Excerpted text =>
====================

Suggest starting with "best practices for screen independence" here: http://developer.android.com/guide/practices/screens_support.html
Additional comments in re your request for more help...
You cannot (necessarily) scale your artwork just using the width, because you need to support multiple aspect ratios. If the screen proportions do not match your artwork, you must decide if you want to distort your artwork, leave blank spaces, etc.
I'm not sure how to interpret your trouble passing around the screen dimensions. Most of us put all of our active code within a single engine class, so our methods can share data via private variables. For example, in the Cube wallpaper in the SDK, onSurfaceChanged() sets mCenterX for later use in drawCube(). I suggest beginning with a similar, simple approach.
Handling scrolling takes some "intelligence" and a careful assessment of the data you receive via onOffsetsChanged(). xStep indicates how many screens your launcher supports. Normally xStep will be 0.25, indicating 5 screens (i.e. xOffset = 0, 0.25, 0.5, 0.75, or 1) but it can be any value from 0 to 1; 0.5 would indicate 3 screens. xPixels gives you an indication of how much the launcher "wants" you to shift your imagery based on the screen you're on; normally you should respect this. On my phone, the launcher "desires" a virtual wallpaper with twice the pixels of the physical screen, so each scroll is supposed to shift things only one quarter of one screen's pixels. All this, and more, is documented in http://developer.android.com/reference/android/app/WallpaperManager.html
This is not "easy" coding--apps are easier than wallpaper. :-)

====================

Data shown =>
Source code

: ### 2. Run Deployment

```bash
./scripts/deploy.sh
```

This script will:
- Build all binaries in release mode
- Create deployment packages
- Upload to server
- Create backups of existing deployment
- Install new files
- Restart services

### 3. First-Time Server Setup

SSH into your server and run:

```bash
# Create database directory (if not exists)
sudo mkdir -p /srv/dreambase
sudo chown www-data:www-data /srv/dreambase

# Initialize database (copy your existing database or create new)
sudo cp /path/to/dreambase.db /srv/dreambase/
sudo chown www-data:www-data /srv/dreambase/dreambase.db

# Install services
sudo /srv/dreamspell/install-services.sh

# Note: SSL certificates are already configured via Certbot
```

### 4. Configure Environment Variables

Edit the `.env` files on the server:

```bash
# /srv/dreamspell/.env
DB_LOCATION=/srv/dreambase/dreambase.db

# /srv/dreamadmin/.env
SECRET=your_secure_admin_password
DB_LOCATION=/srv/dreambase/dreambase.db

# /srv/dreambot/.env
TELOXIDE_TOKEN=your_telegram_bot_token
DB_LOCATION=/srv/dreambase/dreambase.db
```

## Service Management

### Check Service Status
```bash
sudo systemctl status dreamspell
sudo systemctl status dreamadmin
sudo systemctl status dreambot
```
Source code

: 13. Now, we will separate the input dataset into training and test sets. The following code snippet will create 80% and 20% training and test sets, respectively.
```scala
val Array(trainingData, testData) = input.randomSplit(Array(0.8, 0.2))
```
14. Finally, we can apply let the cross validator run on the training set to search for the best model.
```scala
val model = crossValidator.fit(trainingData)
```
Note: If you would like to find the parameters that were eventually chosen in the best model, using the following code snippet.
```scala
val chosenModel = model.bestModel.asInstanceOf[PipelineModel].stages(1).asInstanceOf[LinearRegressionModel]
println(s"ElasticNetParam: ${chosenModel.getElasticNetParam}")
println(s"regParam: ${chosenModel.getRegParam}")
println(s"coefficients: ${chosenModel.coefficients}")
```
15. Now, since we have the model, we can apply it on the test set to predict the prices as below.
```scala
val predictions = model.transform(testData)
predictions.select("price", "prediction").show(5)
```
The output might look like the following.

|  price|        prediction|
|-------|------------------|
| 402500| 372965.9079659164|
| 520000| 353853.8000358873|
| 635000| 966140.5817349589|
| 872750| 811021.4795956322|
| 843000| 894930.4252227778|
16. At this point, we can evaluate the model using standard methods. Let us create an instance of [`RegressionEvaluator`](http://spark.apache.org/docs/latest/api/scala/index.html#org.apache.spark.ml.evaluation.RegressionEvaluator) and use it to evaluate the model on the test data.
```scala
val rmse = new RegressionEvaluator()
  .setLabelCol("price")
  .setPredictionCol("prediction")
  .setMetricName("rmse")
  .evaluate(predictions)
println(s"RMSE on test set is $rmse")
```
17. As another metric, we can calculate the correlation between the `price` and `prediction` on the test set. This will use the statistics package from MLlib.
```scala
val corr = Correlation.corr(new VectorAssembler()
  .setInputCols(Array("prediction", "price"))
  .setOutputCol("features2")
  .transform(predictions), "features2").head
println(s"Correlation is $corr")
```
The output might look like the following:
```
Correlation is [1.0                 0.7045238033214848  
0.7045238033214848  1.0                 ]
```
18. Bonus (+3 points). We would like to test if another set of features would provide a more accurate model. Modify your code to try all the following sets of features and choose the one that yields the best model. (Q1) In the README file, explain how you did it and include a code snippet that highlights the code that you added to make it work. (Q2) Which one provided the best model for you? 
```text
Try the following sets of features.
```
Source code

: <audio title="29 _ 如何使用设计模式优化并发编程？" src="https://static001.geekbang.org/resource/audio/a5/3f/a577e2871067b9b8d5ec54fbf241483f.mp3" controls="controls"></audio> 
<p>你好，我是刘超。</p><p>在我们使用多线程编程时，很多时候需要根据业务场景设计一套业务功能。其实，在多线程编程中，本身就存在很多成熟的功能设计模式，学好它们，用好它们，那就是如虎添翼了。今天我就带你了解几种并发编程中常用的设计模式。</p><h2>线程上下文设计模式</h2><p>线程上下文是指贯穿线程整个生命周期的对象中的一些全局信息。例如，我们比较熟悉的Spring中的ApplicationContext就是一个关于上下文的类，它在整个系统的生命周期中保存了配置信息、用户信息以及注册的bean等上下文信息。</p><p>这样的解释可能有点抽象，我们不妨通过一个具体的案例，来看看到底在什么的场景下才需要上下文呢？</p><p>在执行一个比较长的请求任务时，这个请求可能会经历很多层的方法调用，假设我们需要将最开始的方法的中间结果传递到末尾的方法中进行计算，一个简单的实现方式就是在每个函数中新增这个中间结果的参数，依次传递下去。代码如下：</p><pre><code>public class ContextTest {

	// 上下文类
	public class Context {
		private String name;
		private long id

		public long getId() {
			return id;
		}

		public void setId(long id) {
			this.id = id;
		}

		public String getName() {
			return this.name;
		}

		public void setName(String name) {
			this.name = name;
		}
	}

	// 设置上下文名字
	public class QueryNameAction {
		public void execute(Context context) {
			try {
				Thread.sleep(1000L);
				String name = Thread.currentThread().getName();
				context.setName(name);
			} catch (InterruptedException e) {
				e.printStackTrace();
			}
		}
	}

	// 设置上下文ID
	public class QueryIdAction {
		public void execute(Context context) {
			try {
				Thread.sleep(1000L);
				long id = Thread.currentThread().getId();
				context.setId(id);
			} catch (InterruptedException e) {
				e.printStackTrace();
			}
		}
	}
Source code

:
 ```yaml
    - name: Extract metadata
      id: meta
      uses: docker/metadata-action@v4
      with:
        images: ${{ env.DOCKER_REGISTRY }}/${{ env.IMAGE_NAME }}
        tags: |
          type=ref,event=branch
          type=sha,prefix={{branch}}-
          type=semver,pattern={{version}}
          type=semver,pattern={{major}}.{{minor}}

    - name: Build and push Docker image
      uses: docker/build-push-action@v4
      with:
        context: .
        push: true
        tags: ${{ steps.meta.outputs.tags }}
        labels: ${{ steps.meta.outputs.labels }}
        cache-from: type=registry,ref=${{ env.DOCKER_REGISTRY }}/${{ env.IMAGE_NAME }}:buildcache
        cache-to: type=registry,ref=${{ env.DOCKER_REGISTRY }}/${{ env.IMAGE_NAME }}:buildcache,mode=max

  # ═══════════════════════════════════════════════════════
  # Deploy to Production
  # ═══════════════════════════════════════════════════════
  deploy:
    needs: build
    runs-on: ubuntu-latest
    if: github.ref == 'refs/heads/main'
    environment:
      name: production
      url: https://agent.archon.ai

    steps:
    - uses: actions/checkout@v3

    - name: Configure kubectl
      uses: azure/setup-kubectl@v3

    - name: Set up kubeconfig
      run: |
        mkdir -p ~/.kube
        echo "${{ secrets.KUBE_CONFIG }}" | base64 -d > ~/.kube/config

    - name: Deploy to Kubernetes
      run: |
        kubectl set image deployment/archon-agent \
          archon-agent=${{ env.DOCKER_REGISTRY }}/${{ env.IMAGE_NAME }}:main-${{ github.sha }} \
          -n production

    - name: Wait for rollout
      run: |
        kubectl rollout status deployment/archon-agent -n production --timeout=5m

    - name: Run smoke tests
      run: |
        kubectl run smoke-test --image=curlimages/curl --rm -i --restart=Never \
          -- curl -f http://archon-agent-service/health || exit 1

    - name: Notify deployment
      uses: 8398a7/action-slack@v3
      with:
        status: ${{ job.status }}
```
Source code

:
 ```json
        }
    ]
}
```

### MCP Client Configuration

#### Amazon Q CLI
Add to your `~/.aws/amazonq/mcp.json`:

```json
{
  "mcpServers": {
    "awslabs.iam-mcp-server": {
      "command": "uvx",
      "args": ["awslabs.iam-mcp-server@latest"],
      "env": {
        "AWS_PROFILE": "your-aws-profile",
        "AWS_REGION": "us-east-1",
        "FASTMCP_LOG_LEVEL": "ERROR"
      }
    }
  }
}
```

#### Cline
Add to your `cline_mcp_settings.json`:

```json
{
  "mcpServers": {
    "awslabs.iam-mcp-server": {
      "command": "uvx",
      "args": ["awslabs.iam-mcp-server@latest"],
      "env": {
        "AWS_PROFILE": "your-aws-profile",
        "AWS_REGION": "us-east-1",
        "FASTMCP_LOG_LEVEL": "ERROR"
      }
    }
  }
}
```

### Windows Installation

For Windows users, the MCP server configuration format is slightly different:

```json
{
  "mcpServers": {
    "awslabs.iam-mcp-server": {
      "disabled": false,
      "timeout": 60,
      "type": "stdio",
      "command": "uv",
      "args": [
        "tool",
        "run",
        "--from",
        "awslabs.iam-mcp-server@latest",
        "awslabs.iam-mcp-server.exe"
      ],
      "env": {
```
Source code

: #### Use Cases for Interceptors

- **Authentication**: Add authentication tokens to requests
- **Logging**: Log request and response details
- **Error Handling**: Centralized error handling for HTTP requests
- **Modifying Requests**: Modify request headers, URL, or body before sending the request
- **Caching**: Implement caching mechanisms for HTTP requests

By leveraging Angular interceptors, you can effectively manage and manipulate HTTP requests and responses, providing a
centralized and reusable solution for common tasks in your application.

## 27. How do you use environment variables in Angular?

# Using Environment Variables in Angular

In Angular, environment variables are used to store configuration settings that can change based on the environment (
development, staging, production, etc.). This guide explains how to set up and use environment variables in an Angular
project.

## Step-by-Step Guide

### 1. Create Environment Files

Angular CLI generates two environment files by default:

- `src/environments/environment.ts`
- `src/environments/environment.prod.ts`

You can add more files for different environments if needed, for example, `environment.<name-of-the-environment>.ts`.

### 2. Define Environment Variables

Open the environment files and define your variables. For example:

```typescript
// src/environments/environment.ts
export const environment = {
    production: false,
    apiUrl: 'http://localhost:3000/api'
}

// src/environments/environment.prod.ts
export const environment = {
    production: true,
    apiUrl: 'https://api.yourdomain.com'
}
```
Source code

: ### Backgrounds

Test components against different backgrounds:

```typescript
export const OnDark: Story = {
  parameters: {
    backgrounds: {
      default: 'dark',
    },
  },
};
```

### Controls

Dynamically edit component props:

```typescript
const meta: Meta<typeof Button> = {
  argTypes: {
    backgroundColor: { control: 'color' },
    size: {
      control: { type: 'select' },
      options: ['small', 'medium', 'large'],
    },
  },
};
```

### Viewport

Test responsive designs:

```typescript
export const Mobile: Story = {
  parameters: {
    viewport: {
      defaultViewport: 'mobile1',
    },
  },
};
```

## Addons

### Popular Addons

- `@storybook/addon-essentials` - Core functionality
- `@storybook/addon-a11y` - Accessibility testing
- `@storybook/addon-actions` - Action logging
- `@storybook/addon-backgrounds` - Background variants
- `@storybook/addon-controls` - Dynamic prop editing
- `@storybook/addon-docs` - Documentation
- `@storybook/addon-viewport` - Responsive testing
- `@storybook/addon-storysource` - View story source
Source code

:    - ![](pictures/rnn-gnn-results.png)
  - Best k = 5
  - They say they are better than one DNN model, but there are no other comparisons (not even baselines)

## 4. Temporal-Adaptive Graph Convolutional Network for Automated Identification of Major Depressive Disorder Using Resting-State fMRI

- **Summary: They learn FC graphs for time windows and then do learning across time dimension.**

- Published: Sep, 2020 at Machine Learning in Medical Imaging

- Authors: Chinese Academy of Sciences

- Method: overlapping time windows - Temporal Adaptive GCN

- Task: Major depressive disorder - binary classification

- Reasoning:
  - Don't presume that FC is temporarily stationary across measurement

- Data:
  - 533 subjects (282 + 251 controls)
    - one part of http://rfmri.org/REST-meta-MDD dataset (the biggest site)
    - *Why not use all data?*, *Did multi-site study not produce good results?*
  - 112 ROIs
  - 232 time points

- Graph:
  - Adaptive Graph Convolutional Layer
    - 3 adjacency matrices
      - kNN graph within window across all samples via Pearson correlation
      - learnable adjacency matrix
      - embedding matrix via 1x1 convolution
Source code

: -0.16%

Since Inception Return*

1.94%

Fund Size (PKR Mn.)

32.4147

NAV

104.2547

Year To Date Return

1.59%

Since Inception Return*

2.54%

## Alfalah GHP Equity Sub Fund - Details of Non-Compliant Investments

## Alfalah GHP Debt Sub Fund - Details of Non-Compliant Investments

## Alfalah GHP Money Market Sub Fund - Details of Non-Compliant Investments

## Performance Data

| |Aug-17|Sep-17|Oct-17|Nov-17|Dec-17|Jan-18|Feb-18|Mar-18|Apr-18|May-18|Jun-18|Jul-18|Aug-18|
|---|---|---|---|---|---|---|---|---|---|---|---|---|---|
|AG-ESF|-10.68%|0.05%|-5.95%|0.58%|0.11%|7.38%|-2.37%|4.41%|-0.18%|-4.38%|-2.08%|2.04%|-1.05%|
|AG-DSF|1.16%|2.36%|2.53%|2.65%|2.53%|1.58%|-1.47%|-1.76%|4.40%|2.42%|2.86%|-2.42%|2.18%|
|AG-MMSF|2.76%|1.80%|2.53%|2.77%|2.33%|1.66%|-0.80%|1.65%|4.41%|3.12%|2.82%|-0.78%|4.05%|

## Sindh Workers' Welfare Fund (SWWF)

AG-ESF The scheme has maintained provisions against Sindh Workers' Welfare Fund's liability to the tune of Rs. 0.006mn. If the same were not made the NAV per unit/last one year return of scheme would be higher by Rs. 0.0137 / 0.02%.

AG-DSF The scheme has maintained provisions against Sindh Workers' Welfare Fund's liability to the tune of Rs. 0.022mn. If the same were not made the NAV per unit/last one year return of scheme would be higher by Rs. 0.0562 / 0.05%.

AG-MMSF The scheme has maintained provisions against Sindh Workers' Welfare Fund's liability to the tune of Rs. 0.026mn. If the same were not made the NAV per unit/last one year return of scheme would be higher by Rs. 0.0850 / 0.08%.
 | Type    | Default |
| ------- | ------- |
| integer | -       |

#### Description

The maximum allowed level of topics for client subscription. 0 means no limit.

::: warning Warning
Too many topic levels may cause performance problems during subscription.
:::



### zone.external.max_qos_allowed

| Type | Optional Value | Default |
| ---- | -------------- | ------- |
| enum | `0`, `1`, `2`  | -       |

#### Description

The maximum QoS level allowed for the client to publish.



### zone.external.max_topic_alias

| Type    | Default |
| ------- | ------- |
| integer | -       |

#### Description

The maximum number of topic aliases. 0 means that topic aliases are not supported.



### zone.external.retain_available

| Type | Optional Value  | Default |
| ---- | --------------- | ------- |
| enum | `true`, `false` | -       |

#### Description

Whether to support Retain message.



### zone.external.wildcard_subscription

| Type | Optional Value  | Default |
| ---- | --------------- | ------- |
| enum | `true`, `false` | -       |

====================

Problem requirements =>
Print the passage of the text on Android live wallpaper development from "I'm not sure" up to and including "similar, simple approach.". Work from the text only, not the records.

Output for this task =>
I'm not sure how to interpret your trouble passing around the screen dimensions. Most of us put all of our active code within a single engine class, so our methods can share data via private variables. For example, in the Cube wallpaper in the SDK, onSurfaceChanged() sets mCenterX for later use in drawCube(). I suggest beginning with a similar, simple approach.